◆ **What to produce**: Everything from the line holding "(G) 5.50 (C) |" to the end of the data must be reproduced exactly; include both boundary lines and nothing else.

(Data provided Opens)

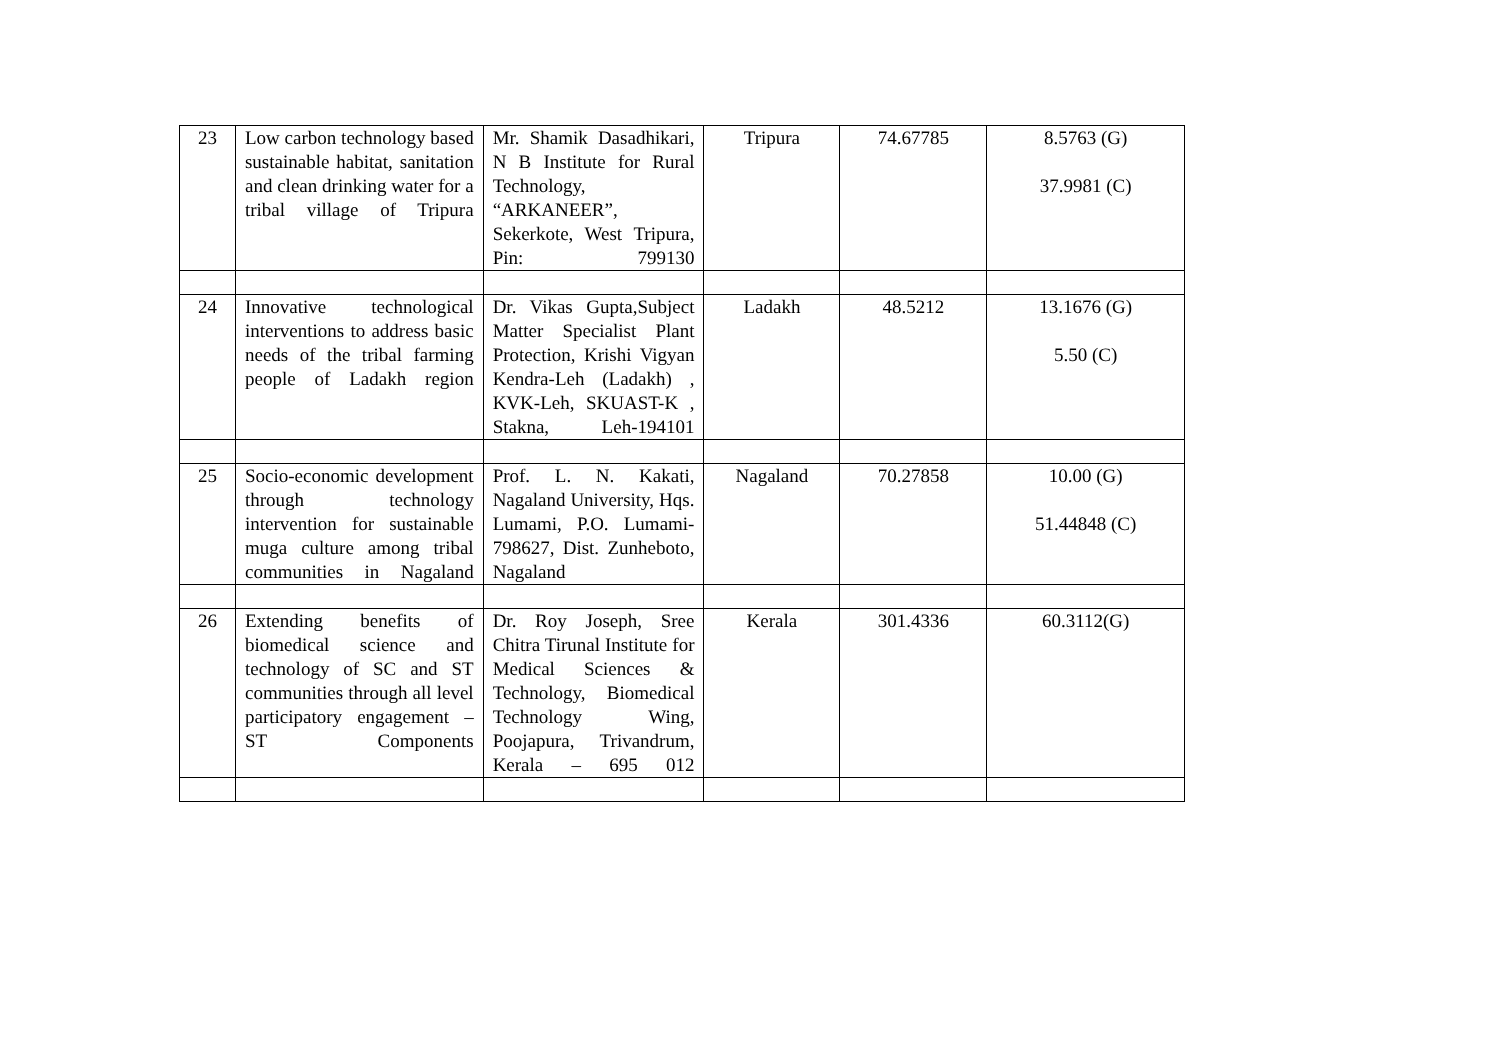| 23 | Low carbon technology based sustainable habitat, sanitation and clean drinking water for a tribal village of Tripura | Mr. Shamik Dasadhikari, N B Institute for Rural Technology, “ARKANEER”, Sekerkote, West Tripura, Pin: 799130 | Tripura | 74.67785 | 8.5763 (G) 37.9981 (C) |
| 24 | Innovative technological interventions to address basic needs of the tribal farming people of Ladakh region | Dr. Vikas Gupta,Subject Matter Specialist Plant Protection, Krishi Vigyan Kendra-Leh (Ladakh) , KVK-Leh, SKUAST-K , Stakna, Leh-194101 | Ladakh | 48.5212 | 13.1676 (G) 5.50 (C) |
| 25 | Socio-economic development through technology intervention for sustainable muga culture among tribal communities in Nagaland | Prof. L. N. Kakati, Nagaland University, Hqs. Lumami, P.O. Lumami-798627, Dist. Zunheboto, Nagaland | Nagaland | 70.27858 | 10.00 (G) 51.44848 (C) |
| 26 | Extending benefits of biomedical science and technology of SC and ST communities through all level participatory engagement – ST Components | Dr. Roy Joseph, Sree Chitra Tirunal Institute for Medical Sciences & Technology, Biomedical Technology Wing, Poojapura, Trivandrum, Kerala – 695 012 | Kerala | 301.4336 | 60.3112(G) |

(Data provided Closes)

◆ **Answer section**:
| 24 | Innovative technological interventions to address basic needs of the tribal farming people of Ladakh region | Dr. Vikas Gupta,Subject Matter Specialist Plant Protection, Krishi Vigyan Kendra-Leh (Ladakh) , KVK-Leh, SKUAST-K , Stakna, Leh-194101 | Ladakh | 48.5212 | 13.1676 (G) 5.50 (C) |
| 25 | Socio-economic development through technology intervention for sustainable muga culture among tribal communities in Nagaland | Prof. L. N. Kakati, Nagaland University, Hqs. Lumami, P.O. Lumami-798627, Dist. Zunheboto, Nagaland | Nagaland | 70.27858 | 10.00 (G) 51.44848 (C) |
| 26 | Extending benefits of biomedical science and technology of SC and ST communities through all level participatory engagement – ST Components | Dr. Roy Joseph, Sree Chitra Tirunal Institute for Medical Sciences & Technology, Biomedical Technology Wing, Poojapura, Trivandrum, Kerala – 695 012 | Kerala | 301.4336 | 60.3112(G) |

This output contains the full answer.